Evgeni Malkin’s game-tying goal was a controversial one as he crashed into Maple Leafs goalie Jonathan Bernier. Pittsburgh ended up winning the game in a shootout, but should that goal have even counted?
It was all looking so good for the Maple Leafs. A 4-1 lead over the Pittsburgh Penguins after two goals were scored within the first minute of the second period and a 5-3 lead by the time the frame was over. Sure, they had a little hiccup in there, but they bounced back to restore a two-goal lead. Two points seemed to be coming down the pipe.
But then the third period happened.
The most important stat you need to know about the third period is the zero shots Toronto put on the board. Zero. Advanced stats or not, that’s ugly to anybody’s eyes.
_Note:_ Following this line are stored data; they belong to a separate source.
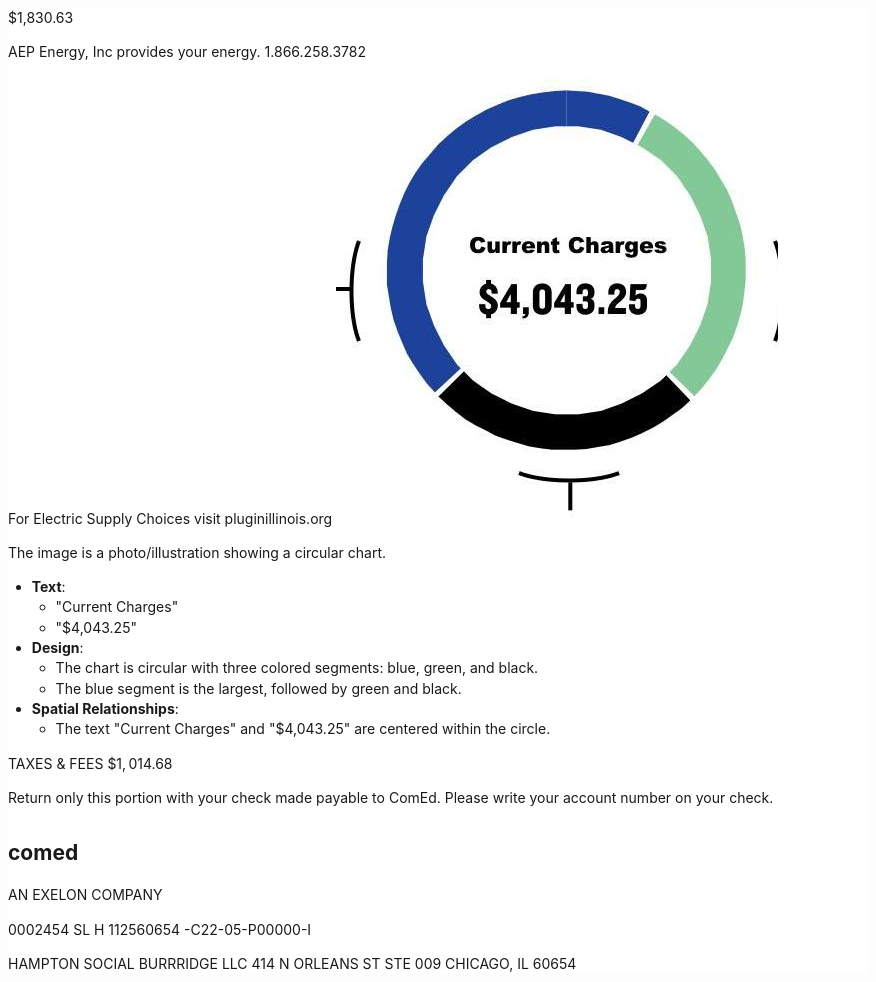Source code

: \$1,830.63

AEP Energy, Inc provides your energy.
$1.866 .258 .3782$

For Electric Supply Choices visit pluginillinois.org
![](images/img-2.jpeg)

The image is a photo/illustration showing a circular chart.

- **Text**: 
  - "Current Charges"
  - "$4,043.25"
- **Design**: 
  - The chart is circular with three colored segments: blue, green, and black.
  - The blue segment is the largest, followed by green and black.
- **Spatial Relationships**: 
  - The text "Current Charges" and "$4,043.25" are centered within the circle.

TAXES \& FEES $\$ 1,014.68$

Return only this portion with your check made payable to ComEd. Please write your account number on your check.

## comed

AN EXELON COMPANY

0002454 SL H 112560654 -C22-05-P00000-I

HAMPTON SOCIAL BURRRIDGE LLC
414 N ORLEANS ST
STE 009
CHICAGO, IL 60654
James Neal brought the Penguins to within one again in the first five minutes of the third, but the real controversial play came a few minutes later. After Chris Kunitz brought the puck into Toronto’s zone along the boards and threw it towards the net and Sidney Crosby, Evgeni Malkin came crashing into the crease. As the puck went underneath Jonathan Bernier’s pad, Malkin actually shoved the goalie into the net with one move, then the puck with the next. The goal was allowed, which tied the wild game 5-5.
Should it have counted?
The answer, of course, is “Oh My God No!” The NHL has enough goalie interference problems without a player pushing a goaltender into the net and being awarded a goal for it. How is Bernier supposed to play this?
The rulebook is clear as day on this, too, in case you needed convincing. Here is a piece of Rule 69 that applies:
The overriding rationale of this rule is that a goalkeeper should have the ability to move freely within his goal crease without being hindered by the actions of an attacking player. If an attacking player enters the goal crease and, by his actions, impairs the goalkeeper’s ability to defend his goal, and a goal is scored, the goal will be disallowed.
Pretty sure Malkin impaired Bernier’s ability to defend his goal, by his actions. It was an inexcusable missed call that directly led to a game-tying goal.
But the Leafs still didn’t get a shot all period and ended up blowing a game they should have won because of disorganized defense. This loss said a lot about the state of the Leafs and showed just how far they have to go to gain the stability of a legitimately threatening team. Without the stellar goaltending they’ve gotten from James Reimer and Bernier this season, Toronto would be intently studying the top-end of the 2014 draft.
Toronto needs help in the defensive zone ASAP. This loss was ugly – and not just because of the officiating blunder.